Timber jobs have been disappearing since long before stumpage-fee and US-tariff increases, policy shifts, protests, and logging deferrals. Since 2005, thirty-five BC mills have closed, often leaving behind husks of communities. “In a land base as vast as Canada, the strategy is to log it really fast, to put a lot of products on the market right away,” Coste says. “That policy is really bad for ecosystems, but it’s also really bad for local jobs.”

Katrine Conroy, the provincial minister of forests, lands, natural resource operations, and rural development, once worked at a pulp mill, and her granddaughter recently became the fourth generation in her family to work at that same mill. “I want to make sure that, if any one of [my] grandkids works in the forest industry like I did when I was younger, they’ll have the opportunity to do that,” she says, “but also they’ll have the opportunity to walk in a forest, they’ll be able to see the wildlife, they’ll be able to see the old-growth trees.” She points to smaller timber companies, which don’t have capital to invest abroad, that are shifting -toward products that use every part of the tree, such as veneer and lignin, a natural glue that can be added as a binder to materials such as asphalt. Within the minister’s Kootenay West district, the Kalesnikoff sawmill, for example, has expanded its operations to include the production of mass timber, or engineered wood, which both keeps processing jobs within the province and doesn’t rely on harvesting old-growth trees. But Conroy has concerns about the investment shifts of the province’s larger timber companies. “We want people to invest in BC,” she says.

In its February budget, the BC government predicted a 10 percent decline in revenue from logging in the next two years: stumpage fees paid to the province are expected to decrease, and vertiginous prices for products like dimensional lumber and paper are predicted to stabilize. The amount of trees BC timber companies are allowed to cut in a year is also predicted to decrease, from 45 million cubic metres in 2021 to 38.5 million cubic metres by 2023—all of which may only incentivize more investment abroad.

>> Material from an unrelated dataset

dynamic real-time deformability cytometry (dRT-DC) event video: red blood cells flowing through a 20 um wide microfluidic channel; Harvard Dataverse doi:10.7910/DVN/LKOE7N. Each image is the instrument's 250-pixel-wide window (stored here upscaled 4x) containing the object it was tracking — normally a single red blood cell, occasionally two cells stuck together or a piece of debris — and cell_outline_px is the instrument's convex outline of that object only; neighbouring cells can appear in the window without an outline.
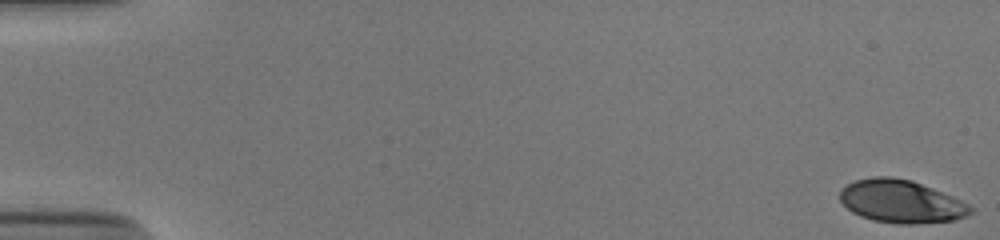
{"species": "human", "species_latin": "Homo sapiens", "temperature_condition": "cold", "stored_images_in_passage": 54, "camera_frame_rate_fps": 3000, "um_per_image_px": 0.085, "donor": {"sex": "male"}, "frame": {"image": 1, "passage_image": 1, "time_ms": 0.0, "image_size_px": [1000, 240], "cell_outline_px": [[972, 212], [964, 216], [952, 220], [916, 224], [900, 224], [872, 220], [860, 216], [852, 212], [840, 200], [840, 192], [848, 184], [856, 180], [872, 176], [892, 176], [912, 180], [952, 196], [968, 204], [972, 208]], "centroid_in_image_um": [76.58, 17.12], "position_along_channel_um": 8.4, "area_um2": 32.43}}
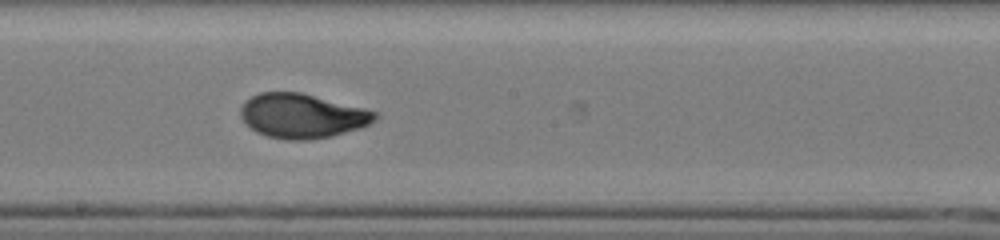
{"frame": {"image": 2, "passage_image": 31, "time_ms": 10.0, "image_size_px": [1000, 240], "cell_outline_px": [[380, 116], [376, 120], [360, 128], [332, 136], [304, 140], [288, 140], [268, 136], [256, 132], [244, 124], [240, 116], [240, 108], [244, 100], [260, 92], [300, 92], [380, 112]], "centroid_in_image_um": [25.67, 9.84], "position_along_channel_um": 222.5, "area_um2": 35.03}}
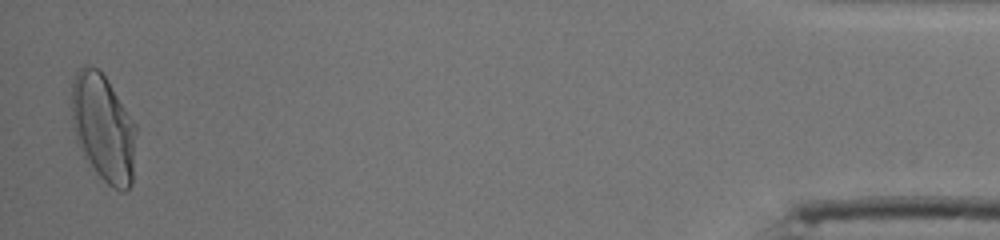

What defines timber jobs in 2022 is very different from our lumberjack stereotypes. Approximately 50,000 British Columbians work in timber, which includes forest managers, engineers, biologists, log buyers, truck drivers, and tree planters. The industry isn’t made up only of people felling trees or operating mills, so moves from big industry players have broad outcomes. Earlier this year, the BC Investment Management Corporation invested government pension funds in a 772,000-acre tract of forested land in eastern Texas, betting on its future value. This is the first of many unpredictable ripple effects to come.

What is clear is that the expansion into the US is another step away from developing a sustainable logging industry in BC, the result of treating local jobs as less important than the profits of a few. The move may end up being one very large tree falling in an increasingly sparse forest.